豊は約束通り穣たちのうちを訪ね、みんなで大きなおにぎりを作る。豊は人と食事をするのが苦手だったが、穣や種に誘われて楽しそうに笑顔でおにぎりを食べた。
また訪れる約束をして、うちに戻ってベッドに横になった豊。「僕の身体に何か新しいものが入ってきた。暖かくて丸くてキラキラした何か」と、穣や種と一緒におにぎりを食べた情景を思い出す。テーブルに置かれた種からもらったキャンディのニコニコ顔は豊の心情を表すかのようで、見ているこちらも頬がゆるむ。

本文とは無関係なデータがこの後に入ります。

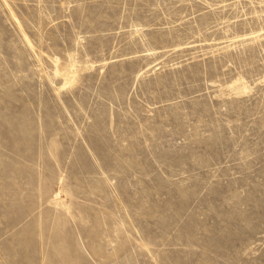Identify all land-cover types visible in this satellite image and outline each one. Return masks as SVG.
Masks as SVG:
<instances>
[{"label": "rangeland", "instance_id": "obj_1", "mask_svg": "<svg viewBox=\"0 0 264 264\" xmlns=\"http://www.w3.org/2000/svg\"><path fill=\"white\" fill-rule=\"evenodd\" d=\"M0 264H264V0H0Z\"/></svg>", "mask_w": 264, "mask_h": 264}]
</instances>
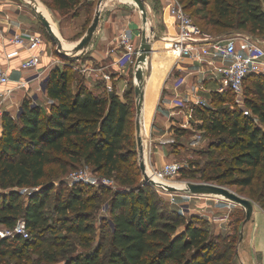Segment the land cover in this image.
<instances>
[{
    "label": "trees",
    "instance_id": "trees-1",
    "mask_svg": "<svg viewBox=\"0 0 264 264\" xmlns=\"http://www.w3.org/2000/svg\"><path fill=\"white\" fill-rule=\"evenodd\" d=\"M51 1L60 10H71L82 0ZM179 1L194 21L196 15L205 26L264 38V0H192L196 7L194 16ZM74 77L69 67L56 68L47 78L46 96L52 102L49 111L41 104L25 100L16 119L8 113L2 119L0 225L14 230L23 222L29 238L15 235L2 240L0 255L8 256L12 246L26 253L34 245L33 235L38 238L43 233L55 232L46 209L55 190L54 185L44 183L49 167L61 168L65 174L86 166L93 173L115 177L122 189L104 187L92 195L86 192L90 187L75 184L66 199L59 195L56 212L62 218L63 230L85 237L82 245L89 250L65 257V264H213L227 259V249L220 251L222 239L210 234L205 219H186L175 211L170 215L162 209L153 191L156 188L138 181L134 87L129 86L122 101L114 92L112 98L95 95L80 77L74 88L70 84ZM256 78L264 77L250 76L245 87L250 79L254 80L253 95L258 101L248 100L246 105L264 125V81ZM210 120L208 131L225 136L221 146L232 140L238 151L223 162V172L216 167L219 175L215 180L223 181L237 174L233 184L252 193L258 169L264 166V128L238 113L228 115L224 121L213 116ZM180 172L187 175L182 168ZM260 174L264 175V171ZM105 194L110 195L109 217L101 221L100 229L102 239L109 237V246L103 254L104 246L93 247L97 228L91 220L101 207L97 201ZM245 198L264 209V185L258 188L257 198L251 194ZM69 214L72 216L68 217ZM53 238L54 244L42 256L56 264L57 255L51 251L55 246L67 245L69 237Z\"/></svg>",
    "mask_w": 264,
    "mask_h": 264
},
{
    "label": "crops",
    "instance_id": "crops-1",
    "mask_svg": "<svg viewBox=\"0 0 264 264\" xmlns=\"http://www.w3.org/2000/svg\"><path fill=\"white\" fill-rule=\"evenodd\" d=\"M118 3L119 0H110L106 3L99 29L87 50L89 59L84 63L81 60L77 63L82 65V69L79 70L83 73L84 85L92 93L107 96L111 94L108 88L112 87L113 92L124 101V94L131 83L129 75L131 66L123 60L125 51L120 47L119 39L124 31H127L132 38L130 29L136 24L137 19L135 16H129L127 11L117 5ZM26 7L28 6L21 0H0V66L9 74L11 82L7 86L8 89H15L19 82L26 83L14 92L5 105L6 113L14 118L17 117L22 103L28 100L23 90L27 86H33L36 97L48 101L46 110L49 111L52 102L42 94L40 84L52 71L61 68L63 64V59L56 55V47L45 30L40 32L38 19L32 10L28 7L30 11H27ZM85 16L84 13L79 12L77 15L75 11L65 10V13L60 15L61 18L56 19L60 31L64 34L66 48L72 49L71 47L77 43V41L70 42V34L82 29ZM162 18L164 21V13ZM165 27L168 39L171 41L174 30L171 27L167 29L166 25ZM15 34L25 38L40 35L43 44L37 51L30 52L12 43ZM132 39L136 41L135 37ZM155 49L156 44H153V53L144 66L146 82L141 121L146 168H161L172 163L171 149L174 147L173 139L177 137L174 128L178 125H189V121L193 118L190 108L204 99L207 93L218 90L217 85L216 90L208 89V84L211 82L205 81L199 75L198 65H191L185 61L184 64L190 68V71H177L174 67L175 61L170 59V56H162L159 46L157 50ZM13 52H19L18 56L8 58ZM34 54L40 57L38 68L23 70L22 64ZM132 80L135 84L134 74ZM133 98L136 104L135 96ZM31 102L39 104L35 100ZM134 119L136 121V112ZM135 138L137 140V134ZM178 197L182 199H179L176 206L180 209L182 206L186 207V212L183 214L177 207L172 208V211L184 217L205 219L210 227V234L215 238L228 235L227 231L232 227L231 216L234 212L246 218L243 207L233 205L222 198L185 194ZM244 221L245 219H240L236 222L240 228V236L236 247L238 260L235 264H264V209L255 203L251 221L246 224ZM242 233L243 238H241Z\"/></svg>",
    "mask_w": 264,
    "mask_h": 264
},
{
    "label": "rangeland",
    "instance_id": "rangeland-1",
    "mask_svg": "<svg viewBox=\"0 0 264 264\" xmlns=\"http://www.w3.org/2000/svg\"><path fill=\"white\" fill-rule=\"evenodd\" d=\"M45 5L50 10V14L52 16L53 21L57 24L56 19L61 18L60 15L65 13V10H59L54 3L51 0H42ZM99 0H82L80 2H76L74 7L71 9V12L75 11L77 15L80 13H84L85 20L84 24L81 30H79L77 33L70 34V42L73 41H79L86 31L88 30L90 24L92 23V20L94 18L96 6ZM110 0H105V4L109 2ZM184 5L188 8L189 13L194 16L196 7L192 5V0H182ZM163 0H146V9H147V24L144 26L142 24V17L139 9L137 8L134 0H119V7H122L129 16L134 17L137 19L135 22L136 24H133V28L130 29V34L132 38H136L134 41L137 47H140L142 42V34L143 31H146V36L150 38L152 41V44H156V49L159 46V51L162 54V56H170L169 58L174 61L172 56L169 54L168 48H166V45L169 44L170 40L167 36L166 27L163 21ZM27 11H30L28 7ZM106 8V7H105ZM32 13V12H31ZM196 16V15H195ZM194 22H197L198 25H200L204 30H206L209 35H211L215 39H235V38H242V37H249L252 41L258 43V44H264V38L261 36L251 37L246 32H237V31H228L221 28H213L208 27L203 24V21L199 19V17H195ZM40 32H44V29L38 25ZM59 28V27H58ZM143 28V29H142ZM201 28V29H202ZM140 30V33H138V30ZM60 31V28H59ZM134 32V35H133ZM63 39L64 34L60 31ZM46 35V34H45ZM44 35V36H45ZM134 36V37H133ZM47 37V36H45ZM65 40V39H64ZM72 40V41H71ZM65 42V41H64ZM66 43V42H65ZM68 44V43H67ZM158 44V45H157ZM89 59V55L83 54L80 57V60L84 63ZM80 60H62L63 64L61 65V69H64L65 66L69 67L71 74L73 73L75 75L74 79H71L70 84L72 87H76V80L83 77V73L79 70L82 69V65L77 63ZM84 60V61H83ZM134 67V66H133ZM131 66L129 70V75L131 78L130 86L134 87L133 83V74H134V68ZM253 79H250L244 87L243 94L240 96L234 95L229 89H225L222 93L212 91L210 93H207L204 95V99L201 101L203 102V105L200 104L198 106H193L194 112H191V115L193 116L192 120L189 121V125L187 126H176L174 128L175 135H177L176 138L173 139L174 147L171 149V158L172 163L178 164L182 169H184L187 172V175L184 176L183 173L180 172V175L171 182L173 187L182 188L184 187V183H211L219 186L226 187L227 189L231 190L232 192L240 195V196H253L254 198H257L258 196V188L262 187L264 185V175H261L260 173L264 171L263 167L258 169L259 175L257 176V179L255 181V184L252 188V193H250L249 190L238 187L234 185L233 181L237 177V174H235L233 177L227 178L225 180H215L218 175L219 171L223 172L225 170V165H223L224 161H228L238 153V151L234 148V143L232 140L228 141L227 144L222 145V138L225 137L220 134H212L210 133L209 127H210V117H217L220 120L224 121L225 118L228 117V115H234L236 113L241 114V117H248L251 120H253L258 126L264 128V125L261 124L258 117L253 114V112L247 107L246 102L248 100H252L254 102H257V97L255 94L253 95ZM256 81H264V78H256ZM209 90H216L217 86L215 83H209L208 84ZM24 93L26 95V98L28 100L32 101L35 100L39 104H41L44 107V110L46 111V108L48 107V101L45 99H41L36 97L35 95V89L33 86H27L23 89ZM135 96V94H134ZM192 108V107H191ZM190 108V109H191ZM3 130L1 127L0 122V137L2 136ZM139 153V150L137 151ZM140 155V154H138ZM138 159V167L140 171V176L138 177V181L142 184H145L144 178L142 176V172L140 170L139 166V159ZM126 167V166H124ZM216 167H218L220 170H216ZM49 173L47 178L44 180V183H49L48 185H54L55 190L51 193V198L49 199L46 209L48 211V215L52 219V225L55 227L53 231H55L53 234L50 233H43L39 235L38 238H36L34 235L31 238L34 245L30 247V250L26 253H21L19 250H15V247L12 246L10 248V252L8 256L3 257L0 255V264H54L50 263L44 256H42V252L48 251L50 245L54 244V237L57 239H60L61 237L68 236V244L65 246H55L54 250L51 251V253H55L57 255L58 263L56 264H65V257H74L75 255H78L80 253L88 252L89 250L85 249L83 247V242L86 241V238L83 236H77L68 234L65 230L62 228V218L59 214L56 212L57 204L59 203V195L61 194V199H66L69 195V191L73 188V184L69 179V176L71 173L75 171H87L91 175L89 176V179L91 182L95 181H101L104 179H110L113 181V187H106L110 188L113 191L115 190H121V185L116 181L115 177L113 176H106L99 173H93L92 170L89 167L86 166H79L77 167V170H68L67 173H63L61 168L58 167H49ZM81 185V184H79ZM83 187H90L86 188V192L89 194L97 193L100 188L104 187H97L93 183L90 184H82ZM59 189V191H58ZM19 191L24 192L25 194L28 192L27 189H19ZM154 193L157 195L158 200L160 201V204L162 205V209L165 211H168L170 215L172 208L177 207L179 199L177 198V202L175 205L171 204L170 198L167 193H163L159 191L158 189L153 190ZM183 195V194H179ZM110 200V195L105 194L99 200L97 201V206L101 205V207L96 211L95 216L91 220L97 228V235L94 240L93 247L97 248L98 246L103 247L104 249L102 253L104 254L109 246V237L102 239V233L100 226L101 221L104 219H108L107 214V208H108V201ZM226 201V200H225ZM228 202V201H227ZM106 204V205H105ZM235 205V204H233ZM179 208V207H177ZM180 209V208H179ZM180 211H182L180 209ZM72 214H69L68 217H71ZM171 217V216H170ZM190 217L187 216L186 219H189ZM244 220L245 216L238 212H234L231 216L232 221V227L227 231L228 235L223 236L221 241H219V245L222 249H220L221 252L224 251V249H227L228 252V258L224 259L222 261H216L213 264H235L237 262V252L235 250V246H237L239 242V236H240V228L238 225H236V222L238 220ZM208 227V226H207ZM210 228V227H209ZM106 231V230H104ZM13 230L8 229L7 227L0 225V242L4 239H11L14 237ZM9 243L12 245L14 244L13 240H8ZM60 241H58L59 244ZM55 251V252H54Z\"/></svg>",
    "mask_w": 264,
    "mask_h": 264
},
{
    "label": "built area",
    "instance_id": "built-area-1",
    "mask_svg": "<svg viewBox=\"0 0 264 264\" xmlns=\"http://www.w3.org/2000/svg\"><path fill=\"white\" fill-rule=\"evenodd\" d=\"M163 2L165 25L167 29L171 27L174 30L168 50L175 61L174 67L177 71H190V68L184 64L185 61L191 65H198L199 75L205 81L215 83L218 86L217 92L222 93L225 89H229L236 96L243 94L245 82L250 76L264 77V44H258L249 37L215 39L194 22L179 0H163ZM119 42L120 47L125 51L123 60H126L130 66H134L139 47L127 31L120 35ZM12 43L17 47L35 52L42 46L43 39L40 35L25 38L15 34ZM18 54L19 52H13L8 55V58H14ZM39 58L36 54L32 55L22 64V69L29 71L38 68ZM10 82L8 72L0 66V122L6 114L4 110L6 103L17 89H21L26 84L19 82L15 89H8ZM40 91L44 96L47 95V79L41 81ZM108 92H113L112 87L108 88ZM200 104L203 105L201 100L195 106ZM21 111L20 108L17 116ZM191 112H194L193 107ZM180 171L181 167L175 163L166 164L161 168H147V174L151 180L171 186V182L180 175ZM90 175L87 171H75L70 174L69 179L73 185L93 183L98 188L113 187V181L110 179L91 182ZM167 194L171 204L175 205L179 194ZM181 210L184 214L186 207L182 206ZM9 234L22 236L24 239L29 238L23 222H20L13 233L9 232Z\"/></svg>",
    "mask_w": 264,
    "mask_h": 264
},
{
    "label": "water",
    "instance_id": "water-1",
    "mask_svg": "<svg viewBox=\"0 0 264 264\" xmlns=\"http://www.w3.org/2000/svg\"><path fill=\"white\" fill-rule=\"evenodd\" d=\"M24 2L34 13L35 17L38 19L41 26L44 28L45 32L48 35V38L56 47V55L63 60H80V57L83 54L87 53L88 48L90 47L101 22L102 13L105 9V0H99L96 6L94 18L90 24L88 30L84 36L74 45L71 51L64 49V39L59 31L58 25L53 21L50 14V10L45 5L42 0H21ZM137 8L139 9L143 24H147V9H146V0H134ZM43 6L46 10L50 20L41 10L40 6ZM54 27L56 31L54 30ZM57 32V33H56ZM153 53V44L150 38L146 36V31H143L142 42L138 50L137 60L134 65V94L136 98V134H137V145L140 154L139 166L144 178L145 184H149L152 187L166 192V193H175V194H185L188 196H213L222 198L228 202H231L235 205L243 207L245 210L246 218L244 224L251 221L255 203L250 199H247L243 196H240L226 187L211 184V183H184V187L177 188L171 185L155 183L147 174L146 163L144 160V146L142 139V110L144 105V96H145V71L144 66H146L148 59ZM114 95L110 94L112 98ZM243 238V233L241 234Z\"/></svg>",
    "mask_w": 264,
    "mask_h": 264
},
{
    "label": "bare ground",
    "instance_id": "bare-ground-1",
    "mask_svg": "<svg viewBox=\"0 0 264 264\" xmlns=\"http://www.w3.org/2000/svg\"><path fill=\"white\" fill-rule=\"evenodd\" d=\"M40 8H41V10L44 12V14L47 16V18L50 20V17L48 16V14H47V12H46V10L44 9V7L41 5L40 6ZM54 30L56 31V29H55V27H54ZM57 33V32H56ZM66 45L64 44V49H66V50H68V51H71L72 49H68V48H66L65 47ZM169 47V45L167 44L166 45V48H168ZM71 48H73V47H71ZM146 82V81H145Z\"/></svg>",
    "mask_w": 264,
    "mask_h": 264
}]
</instances>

会社の昼休み、種と電話する豊は、今週も一緒に作って食べようと誘い、リクエストをカレーと聞いて笑顔になる。同僚のレイはそのようすを見て珍しいと驚く。そして、「それはもしかしたらきっと、僕がずっと欲しかった何か」と豊の心の中のモノローグで今話は幕を閉じた。
種を介した豊と穣の出会いにほっこりとさせられる。そして過去に心の傷を抱えた豊が前向きになれそうな兆しが見え、じんわりと心が暖かくなる。美味しそうな大きなおにぎりも、少しずつ前進していく主人公も、ポジティブな気持ちにしてくれた第1話にこれからの展開が楽しみになった。